Фома Фомич снова ощупывает каждую деталь старой, отжившей свой век машины, называвшейся когда-то «американкой», и покачивает головой:
– Это нужно же, такой утиль наладить! Видать, виртуоз какой-то ее латал. Боюсь только, как бы она снова не развалилась.
– А вы не бойтесь, виртуоз тот будет рядом. Меня интересует только одно – сможете вы на ней работать?
– Я на таких у партизан листовки печатал.
– У каких партизан? – удивляется Корнелий. – Вы же говорили, что работали в каком-то религиозном журнале, издававшемся на оккупированной территории Советского Союза.
– Да, это верно, – кивает лысой головой Фома Фомич. – Сотрудничал одно время в «Православной миссии», возглавляемой митрополитом Сергием Воскресенским.
– Полностью миссия эта называлась, кажется, «Православной миссией в освобожденных областях России»? – уточняет отец Феодосий.
– Это тоже верно. Имелись в виду оккупированные немцами Псковская, Ленинградская и Новгородская области. Судьба, однако, швыряла меня и туда и сюда. То к партизанам, то к оккупантам…
«Небось по заданию гестапо», – догадывается Корнелий, но на этот раз уточнять не находит нужным. Решает, что лучше этих подробностей ему не знать.
– Я вообще чего только не печатал за свою жизнь, – продолжает Фома Фомич. – Даже фальшивые деньги пришлось однажды!
– И все сходило?
– Не всегда. Но на всю катушку за грехи мои еще ни разу не получал. Всякий раз выкручивался. При боге все ведь проще было…
– Как это – при боге?
– Говорят же, «при царе», «при немцах». В таком примерно смысле.
– А почему проще?
– Было на кого свалить. Черт, мол, попутал. Вы, как лицо духовное, понимаете, надеюсь, что бог и черт – одна корпорация. А теперь за все самому приходится. Вот и боюсь, как бы не продешевить, взявшись за вашу работу. Уголовно наказуемое сие…
– Вы ведь читали текст. В нем ничего против властей…
– Почему бы вам в таком случае, отец Феодосий, не тиснуть свое сочинение с помощью московской патриархии?

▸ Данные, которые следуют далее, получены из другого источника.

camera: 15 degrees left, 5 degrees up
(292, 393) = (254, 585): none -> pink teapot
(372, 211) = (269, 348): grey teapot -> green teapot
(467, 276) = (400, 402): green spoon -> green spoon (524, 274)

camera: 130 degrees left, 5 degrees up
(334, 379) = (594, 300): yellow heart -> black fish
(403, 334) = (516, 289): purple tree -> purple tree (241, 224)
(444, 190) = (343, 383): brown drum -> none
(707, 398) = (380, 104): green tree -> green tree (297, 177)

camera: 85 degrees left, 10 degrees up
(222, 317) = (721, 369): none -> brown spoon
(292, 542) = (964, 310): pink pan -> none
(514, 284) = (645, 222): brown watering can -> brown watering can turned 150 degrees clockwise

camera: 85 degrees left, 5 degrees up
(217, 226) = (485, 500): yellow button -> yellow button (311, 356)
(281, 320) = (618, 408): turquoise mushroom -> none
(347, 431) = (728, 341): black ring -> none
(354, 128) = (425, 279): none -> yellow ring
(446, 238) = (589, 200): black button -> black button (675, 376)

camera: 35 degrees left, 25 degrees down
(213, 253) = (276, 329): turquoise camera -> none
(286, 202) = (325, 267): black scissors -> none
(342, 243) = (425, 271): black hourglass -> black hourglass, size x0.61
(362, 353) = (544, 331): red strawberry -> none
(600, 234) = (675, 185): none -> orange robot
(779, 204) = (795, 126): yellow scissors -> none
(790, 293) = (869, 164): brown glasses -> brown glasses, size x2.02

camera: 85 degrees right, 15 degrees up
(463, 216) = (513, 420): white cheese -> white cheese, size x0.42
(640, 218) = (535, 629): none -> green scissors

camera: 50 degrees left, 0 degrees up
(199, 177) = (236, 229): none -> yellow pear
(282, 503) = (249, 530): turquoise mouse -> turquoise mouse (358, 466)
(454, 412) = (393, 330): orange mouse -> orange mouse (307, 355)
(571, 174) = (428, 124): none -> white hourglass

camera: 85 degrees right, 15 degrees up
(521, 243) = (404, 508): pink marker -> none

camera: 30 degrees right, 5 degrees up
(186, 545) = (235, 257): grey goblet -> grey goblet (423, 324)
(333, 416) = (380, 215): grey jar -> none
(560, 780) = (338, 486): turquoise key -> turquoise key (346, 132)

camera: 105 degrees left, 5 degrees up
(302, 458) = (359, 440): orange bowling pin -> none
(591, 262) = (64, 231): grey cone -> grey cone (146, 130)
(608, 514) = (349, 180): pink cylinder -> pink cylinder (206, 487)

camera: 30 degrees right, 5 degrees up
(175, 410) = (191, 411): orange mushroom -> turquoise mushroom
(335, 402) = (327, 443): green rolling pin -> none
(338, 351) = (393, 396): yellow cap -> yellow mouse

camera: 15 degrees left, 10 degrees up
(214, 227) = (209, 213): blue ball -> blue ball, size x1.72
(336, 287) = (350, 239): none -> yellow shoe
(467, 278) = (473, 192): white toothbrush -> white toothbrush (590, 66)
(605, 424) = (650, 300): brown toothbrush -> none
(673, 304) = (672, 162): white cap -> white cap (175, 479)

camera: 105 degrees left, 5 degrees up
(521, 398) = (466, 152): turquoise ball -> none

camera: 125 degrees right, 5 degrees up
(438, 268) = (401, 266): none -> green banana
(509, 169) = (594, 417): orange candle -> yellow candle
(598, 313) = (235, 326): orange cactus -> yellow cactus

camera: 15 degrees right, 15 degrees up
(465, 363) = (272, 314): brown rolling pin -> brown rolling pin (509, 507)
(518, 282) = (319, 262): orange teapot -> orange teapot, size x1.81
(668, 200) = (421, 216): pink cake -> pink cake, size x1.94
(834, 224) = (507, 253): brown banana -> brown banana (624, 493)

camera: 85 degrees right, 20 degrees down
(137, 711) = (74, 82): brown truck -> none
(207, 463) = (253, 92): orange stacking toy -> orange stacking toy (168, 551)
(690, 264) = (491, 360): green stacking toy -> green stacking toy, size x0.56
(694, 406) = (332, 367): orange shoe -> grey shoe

– Боюсь, в соавторы кто-нибудь напросится.
– Вам виднее. Материал действительно эффектный. Прошу, однако, оплатить не только труд мой, но и риск.
– Какой же риск?
– Полагается разве печатать что-либо без специального разрешения?
– Мы же не тысячным тиражом…
– Все равно не положено.
– Ну ладно, Фома Фомич, – примирительно говорит Корнелий, – не будем спорить. Я не поскуплюсь на вознаграждение, нужно только поаккуратнее и побыстрее.
– Это могу обещать. А за работу готов взяться хоть сейчас.
Андрей видит в окно, как торопливо идет домой дед Дионисий. Когда-то он ходил так всегда, но годы взяли свое, и походка его стала спокойнее, степеннее. Случилось, значит, что-то важное, или узнал от Авдия что-нибудь неожиданное.
– Знаешь, что Авдий мне сообщил? – говорит он прямо с порога, с трудом переводя дух от быстрой ходьбы. – Фома у них сегодня был. Помнишь этого проходимца?
– Который редакцию «Журнала Московской патриархии» чуть не подвел?
– Тот самый. Только не «чуть», а действительно подвел. Его оттуда выставили «во гневе», как говорится, а надо было бы под суд, да не захотело наше духовенство такой вонючий сор из своей святой избы выметать. А вот Телушкин его учуял. Точна все-таки пословица: рыбак рыбака видит издалека. Нужно срочно сообщить об этом Татьяне Петровне.
– Она должна приехать сегодня.
– Ты все же позвони. Пусть поставит в известность кого следует.